If it wasn't for the fact that Joy was performing at a church Parents' Day event, I would've forgotten it was Father's Day today.
But every day is Father's Day, really. And today was no different.
In one day, I laughed with my kids, shouted at my kids, sniffed my kids' butts to find out where the poop smell was coming from, exchanged silly stories with my kids, chased the kids to bathe, scolded one kid for not closing the door when he changed thereby showing the world his birthday suit, waited 40 minutes for my order of pizzas for the kids' dinner at my in-laws, repaired a plastic-pearl-encrusted cat hairband for the youngest kid, felt pride as that same kid sang on stage and did a split without stage fright, gave my two younger kids $5 each just because, and fussed over the oldest kid who was sick.
Faithie had a throat infection, which she told me by holding my hand to her throat and giving a little demonstration cough. This is a first. She has never managed to communicate what ails her when she is sick, because of her autism. Until now.
I had mixed feelings of wonder and worry.
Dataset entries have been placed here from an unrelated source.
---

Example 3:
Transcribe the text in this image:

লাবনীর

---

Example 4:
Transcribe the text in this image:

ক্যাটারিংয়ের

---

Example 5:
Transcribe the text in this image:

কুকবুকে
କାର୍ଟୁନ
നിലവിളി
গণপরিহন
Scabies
But we had no time to feel much of either because we had to make sure she took some medicine to sooth her throat so she could eat some food. Oh, and clean up the mess after she threw up the first round of medicine.
On the car ride home from my in-laws, we were telling each other stories, and Joy told us about a classmate who said her mother works at The Ship restaurant.
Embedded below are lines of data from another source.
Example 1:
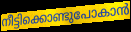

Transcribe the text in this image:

നീട്ടിക്കൊണ്ടുപോകാൻ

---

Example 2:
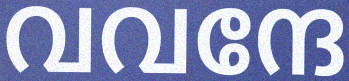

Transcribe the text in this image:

വവന്ദേ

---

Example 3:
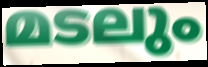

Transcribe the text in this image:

മടലും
I said, that's cool, your mommy and I used to date at the old Ship restaurant.
"I thought I heard Sh*t Restaurant, and was wondering what kind of restaurant that was!" Joy laughed. "I asked her is it a kind of poop place? And my friend said SHIPPP! As in BOAT!" said Joy, by then in a major giggling fit.
"Maybe the food is brown!" laughed Isaac. Trust him to have the poop jokes on hand.
The wife and I couldn't help laughing at the poop story, because we are basically 11-year-olds inside. But I still managed to throw in a "Watch the language ah, don't use the S word, ok?"
Because that's what fathers are supposed to say.
In an earlier conversation, Joy asked me, in all seriousness, "Papa, do you regret that I turned out to be a girl?"
I said, "Of course not! Why would you think that?"
"Because people seem to like sons more."
"Nonsense," I said. "Girls and boys are equally good. I am equally happy to have each one of you: Cheh Cheh, Kor Kor and you. I love all of you just as much."
"When I grow up, I will look after Cheh Cheh. I will live with you and Mommy and force my husband to live with you too," Joy said.
"Well, I don't think you should force your future husband to live with us, you should decide together," I said. "But I am very happy to hear you are willing to care for your oldest sister this way, Joy."
Then the son piped in, "Papa, when I grow up, I will sign you up for a massage package!"
"Er, that's good too, son."
A lifetime commitment to care for each other, and a future massage package for me: what more can a father ask for on this day?